AWS will send billing alert notifications via SNS. Theoretically, you could write a script to listen to the alert queue and shut down processing if you breach a pre-defined threshold.

Of course, you then need to make sure your billing script successfully terminates any processes that are costing money.

I'd love to see AWS implement hard cost limits for services like this. e.g. specify you want to spend a maximum of $10/day, and once you reach that limit your service is temporarily suspended.


Fair. A response time of 1h15m really isn't something one can reasonably rely on =) I should have thought that one through a bit more.


IMO Lambda is too risky an option because it's compete vendor lockin. But I love the concept so much.


Lambda functions can execute for a maximum of 60 seconds.


But, if you have more than one Lambda working on a single S3 bucket, for example, it's possible to trigger executions infinitely.

Edit: my mistake - you still can't have multiple lambdas operating on a single S3 bucket. I had triggered an infinite loop by manipulating files in the same bucket that it was triggered on (triggering another execution, infinitely).


Last time I checked, you could only have one Lambda function attached to bucket events at a time.


Yep, but if your lambda creates a new file in that bucket, it'll get called again (as an example).

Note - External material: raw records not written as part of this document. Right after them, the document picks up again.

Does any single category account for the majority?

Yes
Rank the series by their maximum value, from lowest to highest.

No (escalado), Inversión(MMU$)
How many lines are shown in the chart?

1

Edit: realized my mistake in the wording of my comment above - _how_ I made the infinite loop had escaped me for a moment.


I believe when you upload your code it will throw an error that your source and destination bucket are the same, which will prevent this type of looping.

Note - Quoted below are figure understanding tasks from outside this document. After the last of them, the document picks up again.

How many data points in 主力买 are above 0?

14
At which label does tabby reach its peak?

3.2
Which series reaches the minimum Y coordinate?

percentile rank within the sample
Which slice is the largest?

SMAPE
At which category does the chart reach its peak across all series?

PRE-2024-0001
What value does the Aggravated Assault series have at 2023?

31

This is not the case. I've written a Lambda which quite purposefully writes to a different path in the source bucket.

I have a Lambda for processing large files; the first phase is a single Lambda splitting the file into chunks which can be processed within the 60 second limit, and then the second phase is a bunch of the same Lambdas processing those chunks.

(Disclosure: I work with nicksergeant at Localytics.)


This wasn't the case when I was uploading mine, but maybe they've done some sort of smart checking on the execution role (it'd be pretty hard to detect just by looking at the code, I would think).


Huge drawback... I wanted to use AWS lambda for some long running task and run into that limitation.


So use them to launch the long running task


Since the Lambda functions are written in Node.js, you can probably take advantage of the way exceptions are handled and give your code a default timeout:

  setTimeout(function() { throw new Error('timeout'); }, 1000)


No. Javascript is single threaded. So if the code is stuck in a synchronous loop, this won't help. (Of course there are ways to make the loop yield and not be completely synchronous.)


Ah, didn't realise this comment meant a synchronous loop and not an async deadlock. You're right, this won't help for that.


I wish Lambda could listen to arbitrary TCP ports and respond e.g. to HTTP requests or MQTT messages. In the current form it seems pretty limited for any scenarios where generic clients initiate the requests, such as collecting device data and metrics. As I understand, currently the clients have to speak AWS-specific protocols to submit events / data.


The impression I get is that it is not really realtime, I am guessing all requests get queued and then scheduled on to a suitable host soon, but perhaps not within the time to respond to a TCP request.

(Although custom events http://docs.aws.amazon.com/lambda/latest/dg/walkthrough-cust... suggest its pretty close to real time; should measure the latency).


I really wish AWS would open up Lambda to more events than just S3 uploads and SQS / Dynamo queues. There are so many workloads I could move to Lambda if I could just invoke it via an API call.



You could just write some code to manually invoke the lambda with specific data using the SDK, no?